Well, apparently such a tool has existed for many years now, but no one told me about it. It's called GNU Parallel, and it works much like the old familiar xargs
from GNU Findutils. You pass it a list of values on stdin, and pass as command-line arguments a command line to execute. As with xargs
, the character sequence {}
gets replaced with the values from stdin. And of course, you also tell it how many simultaneous jobs to run with the -j
option, just like with GNU Make. For example, whereas before I was calling the Tesseract OCR software on one file at a time with for f in $list_of_images;do tesseract $f.png $f -l eng hocr;done
, I'm now executing them in parallel with echo $list_of_images | parallel -j4 tesseract {}.png {} -l eng hocr
. What a fantastically useful utility!
As might be surmised from its name, GNU Parallel is an official GNU project, so it's surprising that it's not better known and more widely available. (For example, it's not packaged by openSUSE or other major distributions.) GNU Parallel's web page has some background which explains why:
In the years after 2005… I tried getting parallel accepted into GNU findutils. It was not accepted as it was written in Perl and the team did not want GNU findutils to depend on Perl…

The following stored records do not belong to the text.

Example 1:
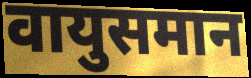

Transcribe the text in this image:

वायुसमान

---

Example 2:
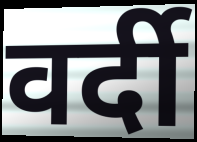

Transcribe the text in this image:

वर्दी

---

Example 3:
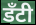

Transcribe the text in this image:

डँटी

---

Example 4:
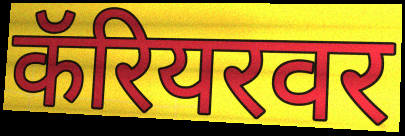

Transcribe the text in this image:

कॅरियरवर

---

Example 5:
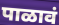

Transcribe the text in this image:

पाळावं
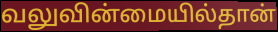
வலுவின்மையில்தான்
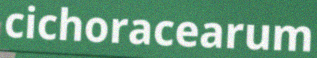
cichoracearum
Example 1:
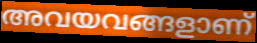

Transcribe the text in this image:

അവയവങ്ങളാണ്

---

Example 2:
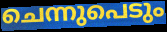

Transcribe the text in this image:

ചെന്നുപെടും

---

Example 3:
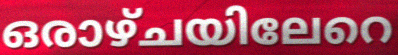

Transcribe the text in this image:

ഒരാഴ്ചയിലേറെ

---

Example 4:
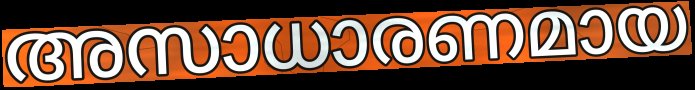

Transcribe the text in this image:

അസാധാരണമായ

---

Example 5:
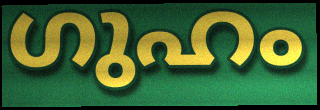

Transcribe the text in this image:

ഗുഹം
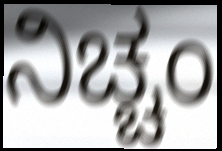
ನಿಚ್ಚಂ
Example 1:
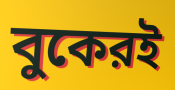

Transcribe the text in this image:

বুকেরই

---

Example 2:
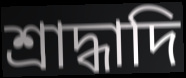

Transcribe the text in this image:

শ্রাদ্ধাদি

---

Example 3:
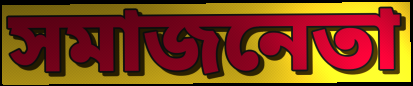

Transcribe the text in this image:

সমাজনেতা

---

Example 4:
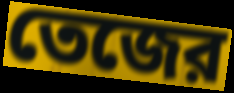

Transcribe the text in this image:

তেজের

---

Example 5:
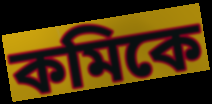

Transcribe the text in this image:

কমিকে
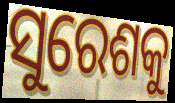
ସୁରେଶକୁ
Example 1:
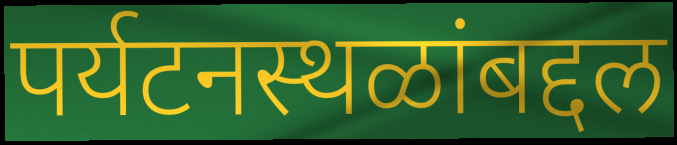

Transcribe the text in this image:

पर्यटनस्थळांबद्दल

In February 2009 I tried getting parallel added to the package moreutils. The author never replied to the email or the two reminders…

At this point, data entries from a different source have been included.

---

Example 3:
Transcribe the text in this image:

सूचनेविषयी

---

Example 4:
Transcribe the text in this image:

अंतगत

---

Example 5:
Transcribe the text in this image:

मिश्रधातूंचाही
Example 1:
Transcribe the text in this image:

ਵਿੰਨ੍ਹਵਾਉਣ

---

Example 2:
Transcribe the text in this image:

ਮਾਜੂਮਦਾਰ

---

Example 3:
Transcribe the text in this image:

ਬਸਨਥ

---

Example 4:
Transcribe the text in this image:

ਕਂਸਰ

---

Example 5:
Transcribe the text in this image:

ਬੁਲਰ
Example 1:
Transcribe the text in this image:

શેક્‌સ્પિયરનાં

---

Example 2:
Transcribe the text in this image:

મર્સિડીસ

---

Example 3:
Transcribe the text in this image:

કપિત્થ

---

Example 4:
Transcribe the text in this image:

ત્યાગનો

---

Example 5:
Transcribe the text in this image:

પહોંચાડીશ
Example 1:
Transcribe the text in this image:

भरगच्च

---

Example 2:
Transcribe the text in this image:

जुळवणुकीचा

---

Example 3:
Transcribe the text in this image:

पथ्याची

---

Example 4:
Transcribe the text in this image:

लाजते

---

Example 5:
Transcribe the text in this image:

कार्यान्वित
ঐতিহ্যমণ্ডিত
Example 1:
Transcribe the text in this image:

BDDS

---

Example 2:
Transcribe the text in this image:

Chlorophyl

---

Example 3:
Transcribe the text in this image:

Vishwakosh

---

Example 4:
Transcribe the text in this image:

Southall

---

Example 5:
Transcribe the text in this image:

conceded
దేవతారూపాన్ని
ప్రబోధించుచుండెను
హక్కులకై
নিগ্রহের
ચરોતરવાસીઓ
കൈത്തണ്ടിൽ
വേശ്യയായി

In 2010 parallel was adopted as an official GNU tool and the name was changed to GNU parallel. As GNU already had a tool for running jobs on remote computers (called pexec) it was a hard decision to include GNU parallel as well. I believe the decision was mostly based on GNU parallel having a more familiar user interface - behaving very much like xargs. Shortly after the release as GNU tool remote execution was added and all missing options from xargs were added to make it possible to use GNU parallel as a drop in replacement for xargs.
So to Ole Tange, the author of GNU Parallel, I just want to say thank you for this wonderful utility, and I'm sorry that you had so much trouble getting it adopted into a GNU package.